Will adoption of technology continue into 2023?

Heading into 2023, appraisal experts expect increasing adoption of technology to be a big theme across the entire commercial real estate industry. They foresee adoption to accelerate amid the recession. Technology is going to allow appraisers to not have to spend as much time doing tedious tasks so they can spend more time on education, client development, and scrutinizing the data to understand emerging trends in the industry.

Technology has accelerated tremendously over the last two years, and appraisal experts believe it could continue at the rate seen during the pandemic. People could not travel, so desktop appraisals were the only way to do many things. Appraisers started recognizing and getting a better understanding of technology and how it can be leveraged to better provide valuation services. Technology facilitates higher revenues through increased efficiencies, with faster deliveries. Schedule a demo and we'll show you how Valcre can save you valuable time every day.

For reference please watch the video Opinions of Value - Episode 3 - Technology Adoption in CRE Appraisals

Are you hearing anything from industry peers about how ESG has been impacting the appraisal industry?

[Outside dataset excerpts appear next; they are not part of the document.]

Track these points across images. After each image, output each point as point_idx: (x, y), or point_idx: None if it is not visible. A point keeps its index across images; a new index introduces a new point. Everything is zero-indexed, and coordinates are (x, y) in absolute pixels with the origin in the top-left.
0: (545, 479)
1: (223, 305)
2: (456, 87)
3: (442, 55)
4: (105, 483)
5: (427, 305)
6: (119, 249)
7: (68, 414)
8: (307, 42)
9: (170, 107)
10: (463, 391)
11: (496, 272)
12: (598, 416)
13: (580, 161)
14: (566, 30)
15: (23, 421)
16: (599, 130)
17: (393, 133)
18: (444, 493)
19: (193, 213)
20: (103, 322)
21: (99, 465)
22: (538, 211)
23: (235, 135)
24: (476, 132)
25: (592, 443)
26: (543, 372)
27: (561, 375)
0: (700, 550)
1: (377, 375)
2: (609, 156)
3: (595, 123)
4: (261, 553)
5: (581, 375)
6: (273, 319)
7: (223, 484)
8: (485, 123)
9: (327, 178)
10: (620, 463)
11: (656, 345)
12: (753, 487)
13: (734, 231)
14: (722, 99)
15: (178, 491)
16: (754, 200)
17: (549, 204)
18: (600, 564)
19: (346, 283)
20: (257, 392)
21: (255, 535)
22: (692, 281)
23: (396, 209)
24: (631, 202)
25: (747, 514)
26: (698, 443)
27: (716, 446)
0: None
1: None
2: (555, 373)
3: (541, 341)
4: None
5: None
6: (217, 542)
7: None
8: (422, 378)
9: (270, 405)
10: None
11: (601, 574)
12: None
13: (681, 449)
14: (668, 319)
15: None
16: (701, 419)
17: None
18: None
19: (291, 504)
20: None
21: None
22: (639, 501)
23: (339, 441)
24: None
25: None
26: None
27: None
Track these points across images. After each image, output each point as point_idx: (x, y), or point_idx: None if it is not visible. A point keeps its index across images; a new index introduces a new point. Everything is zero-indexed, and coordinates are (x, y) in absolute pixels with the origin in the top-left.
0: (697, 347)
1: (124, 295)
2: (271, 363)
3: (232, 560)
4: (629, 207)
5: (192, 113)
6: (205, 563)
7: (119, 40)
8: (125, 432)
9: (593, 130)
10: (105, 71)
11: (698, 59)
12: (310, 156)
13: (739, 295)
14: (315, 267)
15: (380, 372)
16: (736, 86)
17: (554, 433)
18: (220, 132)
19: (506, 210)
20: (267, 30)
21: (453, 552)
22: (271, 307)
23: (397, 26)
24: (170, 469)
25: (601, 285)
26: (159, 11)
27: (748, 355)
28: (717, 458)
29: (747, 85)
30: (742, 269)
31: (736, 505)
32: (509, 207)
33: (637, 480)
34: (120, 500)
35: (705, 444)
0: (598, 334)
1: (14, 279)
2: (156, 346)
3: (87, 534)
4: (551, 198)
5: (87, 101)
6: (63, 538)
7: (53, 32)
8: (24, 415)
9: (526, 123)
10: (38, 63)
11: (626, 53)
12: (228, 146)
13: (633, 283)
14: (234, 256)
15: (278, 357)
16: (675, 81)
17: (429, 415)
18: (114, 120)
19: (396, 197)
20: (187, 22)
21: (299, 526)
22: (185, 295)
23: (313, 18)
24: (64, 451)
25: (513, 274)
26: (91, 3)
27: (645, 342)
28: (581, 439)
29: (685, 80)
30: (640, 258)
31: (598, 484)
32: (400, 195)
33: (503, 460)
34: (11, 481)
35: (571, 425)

ESG is an emerging trend. It became apparent during the pandemic, companies and the overall marketplace are paying more attention to this. As valuers, we're all trying to figure out how the value of an asset looks from an environmental, societal, and governmental standpoint. Not just right now, but 5 to 10 years from now and the entire lifecycle of a property. If your appraisal shop is actively involved in the ESG area, make it known.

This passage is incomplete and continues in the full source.